Neural Networks 15 Essential Q&A
Interview Prep

Computational Graphs & Autodiff — 15 Interview Questions

DAGs of ops, forward and backward passes, symbolic vs automatic differentiation, and how PyTorch/TensorFlow-style engines differ at a high level.

Colored left borders per card; green / amber / red difficulty chips.

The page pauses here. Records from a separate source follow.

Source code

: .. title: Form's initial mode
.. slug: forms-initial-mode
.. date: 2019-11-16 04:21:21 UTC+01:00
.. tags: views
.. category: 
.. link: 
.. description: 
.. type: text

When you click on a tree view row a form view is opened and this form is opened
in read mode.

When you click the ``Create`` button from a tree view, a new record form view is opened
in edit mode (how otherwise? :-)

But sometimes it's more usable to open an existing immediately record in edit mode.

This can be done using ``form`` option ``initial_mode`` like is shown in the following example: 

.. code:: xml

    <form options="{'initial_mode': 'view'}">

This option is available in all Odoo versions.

DAG Autodiff Forward / back Frameworks
1 What is a computational graph?Easy
Answer: A directed acyclic graph (DAG) representing a function: nodes are variables or operations, edges show data flow. Used to evaluate the function and (with autodiff) derivatives systematically.
2 Nodes vs edges—typical assignment.Easy
Answer: Nodes: tensors after an op, or the op itself (depends on framework representation). Edges: which outputs feed which inputs. The graph encodes dependencies for topological order.
3 What is automatic differentiation?Easy
Answer: Computes exact derivatives (up to floating point) by applying chain rule along the graph—not numerical finite differences, not full symbolic algebra on the whole expression tree by hand.
4 Forward-mode autodiff—when useful?Medium
Answer: Pushes directional derivatives forward; costs scale with number of inputs. Useful when few inputs and many outputs (rare for standard NN training vs reverse mode).
5 Reverse-mode autodiff—why dominant in ML?Medium
Answer: One scalar loss, millions of parameters—reverse mode gets the full gradient in O(graph size) time, same order as one forward pass (roughly). This is backpropagation.
6 Why must the graph be acyclic?Medium
Answer: For standard autodiff you need a clear topological order. RNNs unroll in time creating a DAG over steps; true cycles need special handling (implicit differentiation / BPTT structure).
7 Eager execution vs define-then-run.Medium
Answer: Eager: build graph as Python runs (PyTorch default). Static: trace or compile a full graph first (older TF graphs, torch.compile, XLA)—enables fusion and deployment optimizations.
8 Leaf vs non-leaf tensors (PyTorch mental model).Medium
Answer: Leaves are parameters or inputs you optimize; intermediates are non-leaf. .grad fills on leaves by default; retain_graph keeps graph for multiple backward calls.
9 What does detach() do?Medium
Answer: Breaks the graph from that tensor onward—no gradient flows through. Used to freeze parts of the model or treat values as constants.
10 stop_gradient in TensorFlow—same idea?Easy
Answer: Yes—block gradients through that path; common in GANs, reinforcement learning tricks, or fixed targets.
11 Custom autograd Function—what must you implement?Hard
Answer: Forward computes outputs; backward receives gradient w.r.t. outputs and returns gradients w.r.t. each differentiable input—must be mathematically consistent with the forward op.
12 Higher-order derivatives—does the graph recurse?Hard
Answer: Frameworks can build a graph over gradient computations (create_graph=True in PyTorch) for Hessian-vector products; memory and cost grow quickly.
13 Why are in-place ops dangerous with autograd?Medium
Answer: They can overwrite values still needed for backward. Frameworks error or warn when versions mismatch—prefer out-of-place when tensors require grad.
14 Autodiff vs symbolic differentiation vs numeric finite differences.Medium
Answer: Symbolic: algebra rules, expression swell. Finite diff: cheap to code, inaccurate and slow for high-D. Autodiff: exact, efficient for ML-scale graphs.
15 Inference graph vs training graph.Easy
Answer: Inference drops backward nodes and anything only needed for gradients—smaller, faster. Export formats (ONNX, TorchScript) target forward-only execution.
Draw a tiny graph (mul, add) and label ∂L/∂x on paper—classic interview sanity check.

Quick review checklist

  • DAG; autodiff; forward vs reverse mode and why reverse wins for scalar loss.
  • Eager vs static; detach / stop_gradient; in-place hazards.
  • Custom backward; inference-only graphs.